_INSTRUCTIONS TO FOLLOW:_ Could you lay out everything from the line containing "genus: Hyparrhenia" down to the line containing "genus: Boehmeria" as a JSON list of strings, one string per line and no blank lines? Include both end lines and none of the other items.

--- Begin ---

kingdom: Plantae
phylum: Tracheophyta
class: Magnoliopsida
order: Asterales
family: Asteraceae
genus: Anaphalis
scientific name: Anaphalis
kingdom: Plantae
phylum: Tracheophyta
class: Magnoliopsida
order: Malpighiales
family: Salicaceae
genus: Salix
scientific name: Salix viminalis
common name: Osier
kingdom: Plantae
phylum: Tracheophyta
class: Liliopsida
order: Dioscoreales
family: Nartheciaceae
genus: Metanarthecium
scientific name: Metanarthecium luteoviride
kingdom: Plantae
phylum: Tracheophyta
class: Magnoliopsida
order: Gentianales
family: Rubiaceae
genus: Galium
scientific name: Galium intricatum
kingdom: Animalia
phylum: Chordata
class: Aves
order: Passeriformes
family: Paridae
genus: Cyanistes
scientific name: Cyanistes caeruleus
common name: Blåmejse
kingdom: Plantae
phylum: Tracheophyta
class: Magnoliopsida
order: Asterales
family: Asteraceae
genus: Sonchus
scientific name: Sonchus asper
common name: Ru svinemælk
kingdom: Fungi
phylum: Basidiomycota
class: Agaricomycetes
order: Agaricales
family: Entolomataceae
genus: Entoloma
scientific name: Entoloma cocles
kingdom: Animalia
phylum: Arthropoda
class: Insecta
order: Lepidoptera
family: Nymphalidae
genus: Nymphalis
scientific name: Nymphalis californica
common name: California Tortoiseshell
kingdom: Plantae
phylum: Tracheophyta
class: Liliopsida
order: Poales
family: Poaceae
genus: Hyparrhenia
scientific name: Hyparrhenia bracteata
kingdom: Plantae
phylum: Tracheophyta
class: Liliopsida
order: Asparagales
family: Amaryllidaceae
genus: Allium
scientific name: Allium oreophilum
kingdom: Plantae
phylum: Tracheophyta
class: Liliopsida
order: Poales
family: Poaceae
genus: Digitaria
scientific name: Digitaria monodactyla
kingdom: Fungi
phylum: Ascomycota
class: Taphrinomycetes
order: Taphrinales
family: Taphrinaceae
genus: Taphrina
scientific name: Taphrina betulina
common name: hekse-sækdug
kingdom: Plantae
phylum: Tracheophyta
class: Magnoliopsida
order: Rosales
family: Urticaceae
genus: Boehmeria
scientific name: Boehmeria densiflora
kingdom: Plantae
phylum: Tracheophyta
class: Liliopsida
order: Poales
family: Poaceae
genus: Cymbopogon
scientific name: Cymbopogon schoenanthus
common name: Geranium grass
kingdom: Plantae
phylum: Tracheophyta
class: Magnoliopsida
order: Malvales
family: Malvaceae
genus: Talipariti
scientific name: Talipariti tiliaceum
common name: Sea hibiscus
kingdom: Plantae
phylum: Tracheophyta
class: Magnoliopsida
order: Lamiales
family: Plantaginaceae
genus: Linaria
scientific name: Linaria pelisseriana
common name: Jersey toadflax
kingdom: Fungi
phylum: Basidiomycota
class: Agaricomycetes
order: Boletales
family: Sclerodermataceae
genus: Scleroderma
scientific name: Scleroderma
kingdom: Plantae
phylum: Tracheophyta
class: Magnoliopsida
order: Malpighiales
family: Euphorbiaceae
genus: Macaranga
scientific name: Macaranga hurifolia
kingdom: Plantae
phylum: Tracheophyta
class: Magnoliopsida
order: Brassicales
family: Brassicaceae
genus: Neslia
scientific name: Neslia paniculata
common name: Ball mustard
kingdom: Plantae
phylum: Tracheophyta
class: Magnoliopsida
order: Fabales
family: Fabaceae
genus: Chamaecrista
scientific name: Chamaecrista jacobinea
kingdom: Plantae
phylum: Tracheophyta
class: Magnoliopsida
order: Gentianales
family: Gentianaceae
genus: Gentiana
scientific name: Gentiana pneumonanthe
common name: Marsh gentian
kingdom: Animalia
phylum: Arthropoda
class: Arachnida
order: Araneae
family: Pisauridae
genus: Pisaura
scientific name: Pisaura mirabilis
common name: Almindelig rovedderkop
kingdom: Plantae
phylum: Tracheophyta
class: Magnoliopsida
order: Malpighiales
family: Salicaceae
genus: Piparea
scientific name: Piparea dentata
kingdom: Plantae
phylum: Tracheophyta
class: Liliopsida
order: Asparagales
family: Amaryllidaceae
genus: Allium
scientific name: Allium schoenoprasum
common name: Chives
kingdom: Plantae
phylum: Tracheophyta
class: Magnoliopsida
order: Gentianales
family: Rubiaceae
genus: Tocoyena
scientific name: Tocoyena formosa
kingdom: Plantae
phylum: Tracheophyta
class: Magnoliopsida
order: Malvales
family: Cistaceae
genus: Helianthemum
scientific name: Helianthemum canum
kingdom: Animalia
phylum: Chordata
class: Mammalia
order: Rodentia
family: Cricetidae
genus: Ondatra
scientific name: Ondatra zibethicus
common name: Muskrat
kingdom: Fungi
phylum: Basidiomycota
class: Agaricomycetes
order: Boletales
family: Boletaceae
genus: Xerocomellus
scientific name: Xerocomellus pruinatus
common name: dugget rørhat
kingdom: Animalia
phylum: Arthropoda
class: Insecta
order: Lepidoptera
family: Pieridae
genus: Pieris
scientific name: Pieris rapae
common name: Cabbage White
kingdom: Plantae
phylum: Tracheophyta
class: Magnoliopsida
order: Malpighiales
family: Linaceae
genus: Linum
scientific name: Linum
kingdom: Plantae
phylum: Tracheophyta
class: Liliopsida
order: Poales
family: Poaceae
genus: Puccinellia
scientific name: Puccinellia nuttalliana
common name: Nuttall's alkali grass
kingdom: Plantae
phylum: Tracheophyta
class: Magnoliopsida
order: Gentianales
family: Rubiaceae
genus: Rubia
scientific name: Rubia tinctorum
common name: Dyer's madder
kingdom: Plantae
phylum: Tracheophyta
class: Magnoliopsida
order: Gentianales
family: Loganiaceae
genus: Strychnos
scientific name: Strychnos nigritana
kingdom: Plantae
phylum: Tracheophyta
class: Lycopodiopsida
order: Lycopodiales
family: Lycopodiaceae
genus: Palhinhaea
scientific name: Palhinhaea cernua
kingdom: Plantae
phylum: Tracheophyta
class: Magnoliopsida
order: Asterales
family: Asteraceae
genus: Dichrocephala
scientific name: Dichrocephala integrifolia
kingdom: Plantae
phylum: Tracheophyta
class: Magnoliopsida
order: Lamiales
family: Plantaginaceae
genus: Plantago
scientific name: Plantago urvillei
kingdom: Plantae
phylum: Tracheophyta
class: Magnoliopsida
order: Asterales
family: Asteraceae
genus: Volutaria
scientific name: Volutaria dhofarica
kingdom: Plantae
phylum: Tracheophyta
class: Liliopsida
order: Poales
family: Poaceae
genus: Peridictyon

--- End ---

_OUTPUT FOR THIS TASK:_
[
  "genus: Hyparrhenia",
  "scientific name: Hyparrhenia bracteata",
  "kingdom: Plantae",
  "phylum: Tracheophyta",
  "class: Liliopsida",
  "order: Asparagales",
  "family: Amaryllidaceae",
  "genus: Allium",
  "scientific name: Allium oreophilum",
  "kingdom: Plantae",
  "phylum: Tracheophyta",
  "class: Liliopsida",
  "order: Poales",
  "family: Poaceae",
  "genus: Digitaria",
  "scientific name: Digitaria monodactyla",
  "kingdom: Fungi",
  "phylum: Ascomycota",
  "class: Taphrinomycetes",
  "order: Taphrinales",
  "family: Taphrinaceae",
  "genus: Taphrina",
  "scientific name: Taphrina betulina",
  "common name: hekse-sækdug",
  "kingdom: Plantae",
  "phylum: Tracheophyta",
  "class: Magnoliopsida",
  "order: Rosales",
  "family: Urticaceae",
  "genus: Boehmeria"
]